Edward S. Conway, J.

This is a proceeding pursuant to CPLR article 78 in which petitioner is seeking an order: (1) declaring the determination of respondent Owen herein to be arbitrary and capricious and violative of petitioner’s constitutional rights; (2) annulling said determination; and (3) expunging the said determination from petitioner’s record and directing that petitioner be reinstated as a nonprobationary matriculated student at Columbia-Greene Community College with all privileges, rights and benefits appurtenant thereto.

Petitioner Robert De Prima is a first-year student at respondent Columbia-Greene Community College (hereinafter referred to as College), a two-year college located in Columbia County and chartered by the State University of New York and the New York State Education Department. On November 10, 1976, petitioner was suspended from the College by letter from the president, respondent Owen, and charged with apparently violating sections 1, 5, 6, 7, 8 and 10 of the institution’s "Rules for the Maintenance of Public Order” in an incident that occurred on November 9, 1976.

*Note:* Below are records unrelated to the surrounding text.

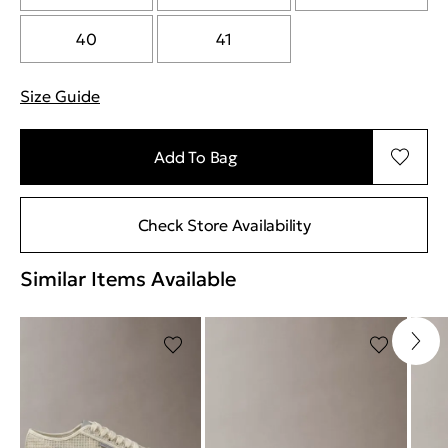
40
41
Size Guide
"More information about sizes
Add To Bag
Check Store Availability
Similar Items Available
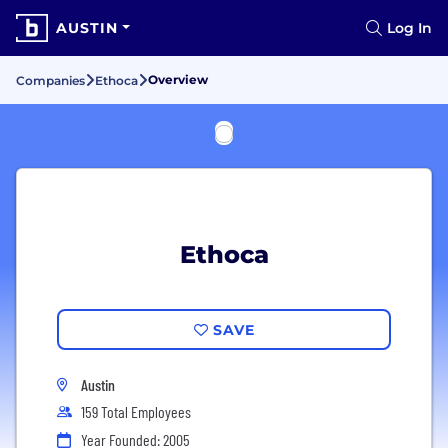
AUSTIN
Log In
Overview
Companies
Ethoca
Ethoca
SAVE
Austin
159 Total Employees
Year Founded: 2005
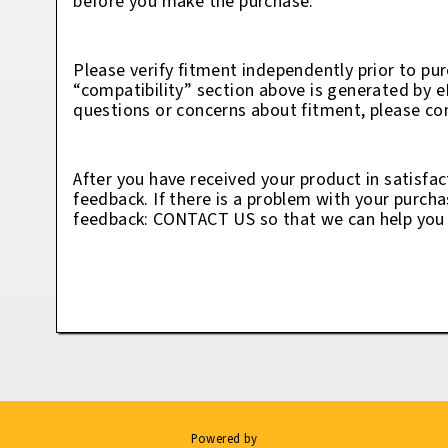
before you make the purchase.
Please verify fitment independently prior to pur
“compatibility” section above is generated by 
questions or concerns about fitment, please con
After you have received your product in satisfac
feedback. If there is a problem with your purcha
feedback: CONTACT US so that we can help you t
Powered by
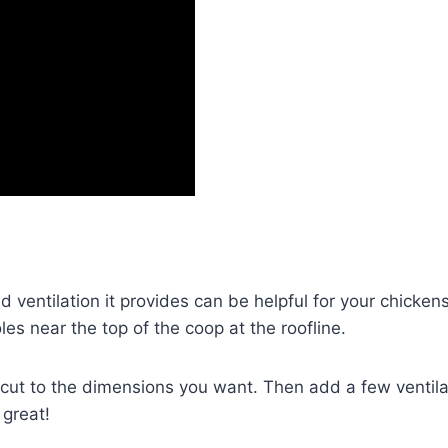
ventilation it provides can be helpful for your chickens,
les near the top of the coop at the roofline.
 cut to the dimensions you want. Then add a few ventilat
 great!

Petitioner subsequently requested a hearing into the *621charges and a hearing was set for November 16, 1976. A panel consisting of two students, two members of the faculty, and one member of the administrative staff was chosen to consider the charges made against the petitioner. The panel was convened and petitioner appeared before it with his attorney. The attorney was permitted to confer with the petitioner but was not allowed to cross-examine any of the witnesses and no record was made of the proceedings nor was petitioner allowed to produce witnesses.

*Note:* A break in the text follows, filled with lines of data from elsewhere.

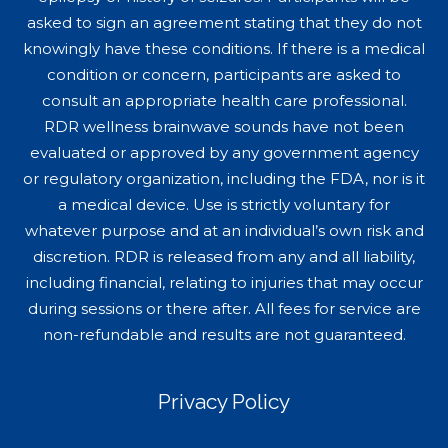
asked to sign an agreement stating that they do not
knowingly have these conditions. If there is a medical
condition or concern, participants are asked to
consult an appropriate health care professional.
RDR wellness brainwave sounds have not been
evaluated or approved by any government agency
or regulatory organization, including the FDA, nor is it
a medical device. Use is strictly voluntary for
whatever purpose and at an individual’s own risk and
discretion. RDR is released from any and all liability,
including financial, relating to injuries that may occur
during sessions or there after. All fees for service are
non-refundable and results are not guaranteed.
Privacy Policy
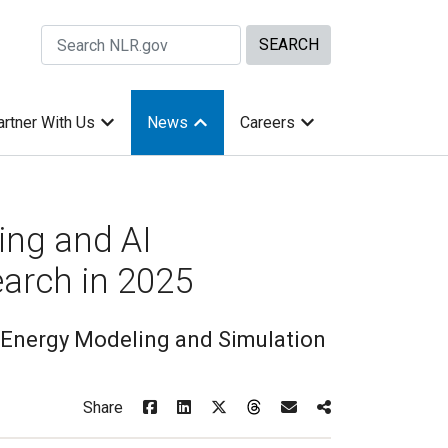
Search Site by keywords
artner With Us
News
Careers
ng and AI
earch in 2025
Energy Modeling and Simulation
Share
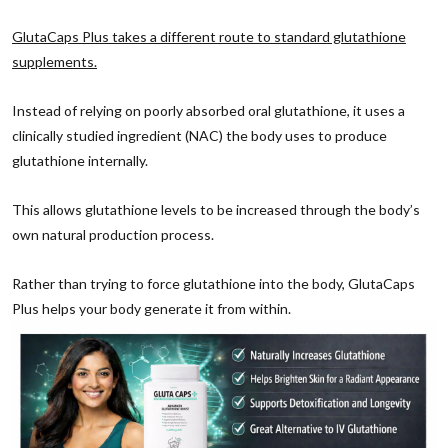
GlutaCaps Plus takes a different route to standard glutathione
supplements.
Instead of relying on poorly absorbed oral glutathione, it uses a
clinically studied ingredient (NAC) the body uses to produce
glutathione internally.
This allows glutathione levels to be increased through the body’s
own natural production process.
Rather than trying to force glutathione into the body, GlutaCaps
Plus helps your body generate it from within.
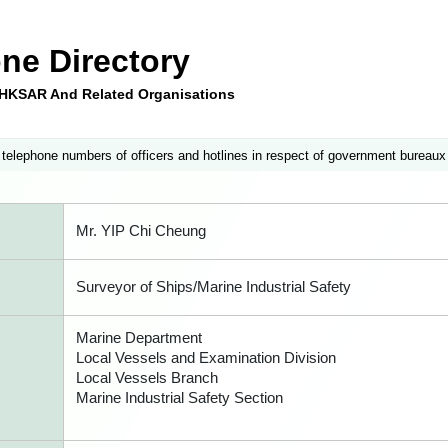
ne Directory
e HKSAR And Related Organisations
 telephone numbers of officers and hotlines in respect of government bureaux
Mr. YIP Chi Cheung
Surveyor of Ships/Marine Industrial Safety
Marine Department
Local Vessels and Examination Division
Local Vessels Branch
Marine Industrial Safety Section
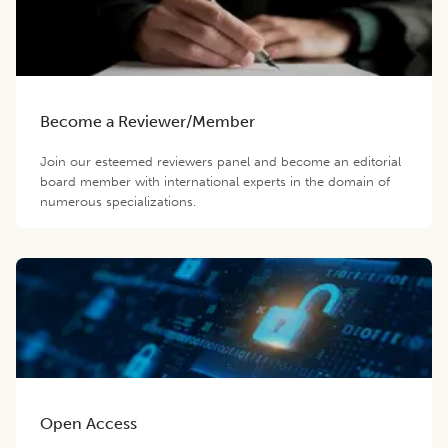
Become a Reviewer/Member
Join our esteemed reviewers panel and become an editorial
board member with international experts in the domain of
numerous specializations.
Open Access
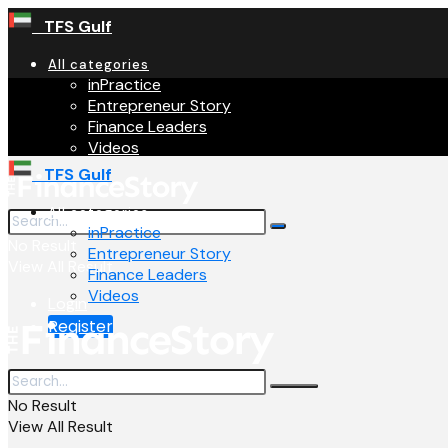
TFS Gulf
All categories
inPractice
Entrepreneur Story
Finance Leaders
Videos
TFS Gulf
All categories
inPractice
No Result
Entrepreneur Story
View All Result
Finance Leaders
Videos
Login
Register
No Result
View All Result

The panel found unanimously that the petitioner violated sections 1 and 8 of the College’s "Rules for the Maintenance of Public Order” and recommended that petitioner be placed on disciplinary probation. This means that he is prohibited from participating in any student or social activities as long as he is a student, and is deprived of his student government office. There are no restrictions on his academic activities, however.

Respondents contend that the procedure followed in connection with the disciplinary action taken against the petitioner was, in all respects, lawful and within their discretionary power. They also contend that the applicable case law of New York does not require, under the circumstances of the instant case, that a student be entitled to cross-examine or call witnesses on his behalf, or to have a public hearing or a record made of the proceedings.

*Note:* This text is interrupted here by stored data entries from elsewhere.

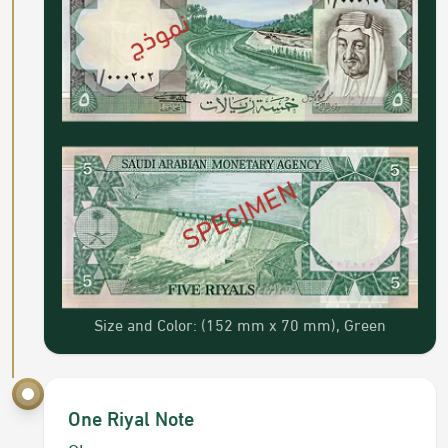
Size and Color: (152 mm x 70 mm), Green
One Riyal Note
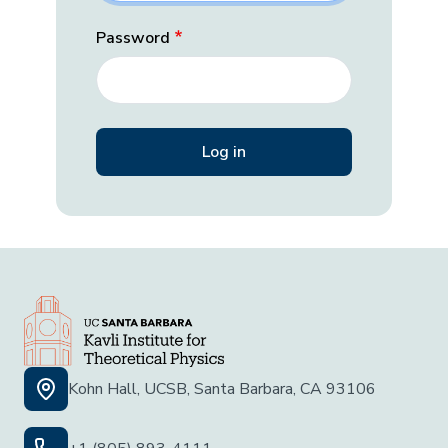
Password
Kohn Hall, UCSB, Santa Barbara, CA 93106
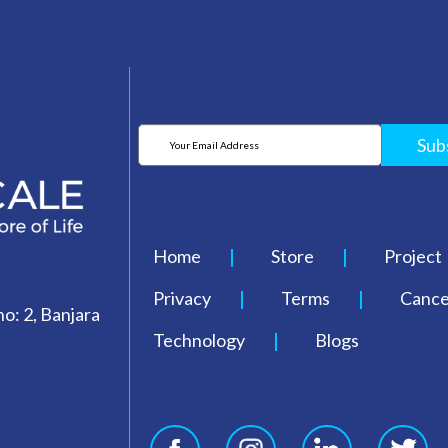
Sub
Home
Store
Project
Privacy
Terms
Cancel
o: 2, Banjara
Technology
Blogs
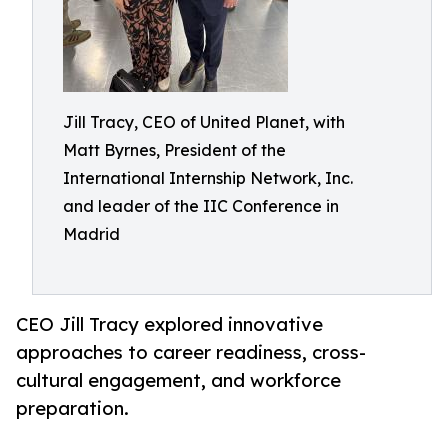
Jill Tracy, CEO of United Planet, with
Matt Byrnes, President of the
International Internship Network, Inc.
and leader of the IIC Conference in
Madrid
CEO Jill Tracy explored innovative
approaches to career readiness, cross-
cultural engagement, and workforce
preparation.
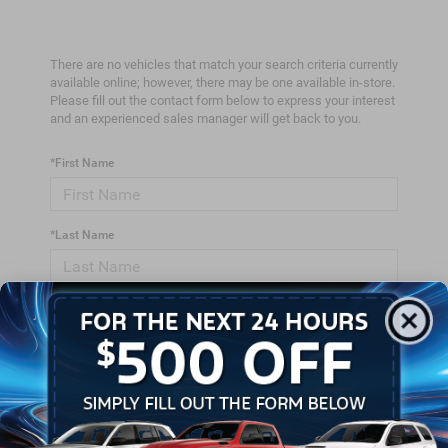
There are no vehicles that match your search criteria currently
available online; however, there may be one available in-store.
Please fill out the contact form below to express your interest
and an experienced sales manager will get back to you.
*First Name
*Last Name
*E-Mail Address
*Phone Number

The court cannot agree with these contentions of the respondents. There are no generally recognized guidelines applicable to student disciplinary hearings. The courts agree only upon the principle that there must be notice and an opportunity to be heard "appropriate to the case” (Goss v Lopez, 419 US 565). Here, petitioner faced the possible expulsion from college, loss of his student senate office of treasurer, and had a finding of wrongdoing placed on his college record. This is the "severe detriment or grevious loss” and the "nature” of the interest which brings the due process clause into play (see Board of Regents v Roth, 408 US 564). A disciplinary probation is, of course, a far milder deprivation than expulsion, but the total exclusion from the student or social activities and the loss of student office is a serious event in the life of petitioner and a blemish on his record.

The question then presents itself, what due process is due? The very nature of due process negates any concept of inflexible procedures universally applicable to every imaginable situation, and this court is also mindful of the admonition of *622the United States Supreme Court in Epperson v Arkansas (393 US 97, 104) that "Judicial interposition in the operation of the public school system of the Nation raises problems requiring care and restraint.” However, hearings in connection with possible expulsion and loss of valuable student rights as heretofore mentioned must afford the student the opportunity to confront and cross-examine witnesses supporting the charges or to call his own witnesses to verify his version of the incident.

Here, petitioner was not afforded these rights during the hearing because, as the opposing affidavit of respondent Owen said, the incident, in his opinion, "did not justify the full panoply of a hearing with a public record and any other accoutrements of full due process.” The matter is therefore remanded to the panel of inquiry of the respondent College for a further hearing where the petitioner is to be permitted an opportunity to cross-examine witnesses and produce witnesses on his behalf.